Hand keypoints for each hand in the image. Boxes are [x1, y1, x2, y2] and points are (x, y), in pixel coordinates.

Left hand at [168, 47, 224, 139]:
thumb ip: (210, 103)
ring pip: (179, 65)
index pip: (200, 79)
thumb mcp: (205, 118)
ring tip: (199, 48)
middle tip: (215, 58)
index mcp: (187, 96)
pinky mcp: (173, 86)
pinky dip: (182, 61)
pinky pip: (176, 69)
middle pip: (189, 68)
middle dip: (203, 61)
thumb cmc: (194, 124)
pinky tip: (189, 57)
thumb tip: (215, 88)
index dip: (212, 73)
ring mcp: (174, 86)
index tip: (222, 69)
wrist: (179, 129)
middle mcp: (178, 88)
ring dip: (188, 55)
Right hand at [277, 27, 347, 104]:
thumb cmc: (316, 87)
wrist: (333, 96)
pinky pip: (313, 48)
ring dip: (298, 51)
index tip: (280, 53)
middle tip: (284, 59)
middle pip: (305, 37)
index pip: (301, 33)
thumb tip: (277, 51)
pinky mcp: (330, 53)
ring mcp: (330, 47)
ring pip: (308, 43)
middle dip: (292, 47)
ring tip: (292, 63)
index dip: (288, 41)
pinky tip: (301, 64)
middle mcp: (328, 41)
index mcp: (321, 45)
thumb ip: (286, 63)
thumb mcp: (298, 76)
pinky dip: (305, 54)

Task goal:
Output the full listing without altering anything.

Written answer:
Hand keypoints for each hand in the image. Boxes are [x1, y1, x2, y2] and points are (x, y), in pixel coordinates.

Left hand at [168, 47, 224, 139]:
thumb ip: (210, 103)
ring pip: (179, 65)
index pip: (200, 79)
thumb mcp: (205, 118)
ring tip: (199, 48)
middle tip: (215, 58)
index mcp: (187, 96)
pinky mcp: (173, 86)
pinky dip: (182, 61)
pinky pip: (176, 69)
middle pip: (189, 68)
middle dip: (203, 61)
thumb cmc: (194, 124)
pinky tip: (189, 57)
thumb tip: (215, 88)
index dip: (212, 73)
ring mcp: (174, 86)
index tip: (222, 69)
wrist: (179, 129)
middle mcp: (178, 88)
ring dip: (188, 55)
Right hand at [277, 27, 347, 104]:
thumb cmc: (316, 87)
wrist: (333, 96)
pinky pip: (313, 48)
ring dip: (298, 51)
index tip: (280, 53)
middle tip: (284, 59)
middle pip: (305, 37)
index pip: (301, 33)
thumb tip: (277, 51)
pinky mcp: (330, 53)
ring mcp: (330, 47)
ring pip: (308, 43)
middle dip: (292, 47)
ring tip: (292, 63)
index dip: (288, 41)
pinky tip: (301, 64)
middle mcp: (328, 41)
index mcp: (321, 45)
thumb ip: (286, 63)
thumb mcp: (298, 76)
pinky dip: (305, 54)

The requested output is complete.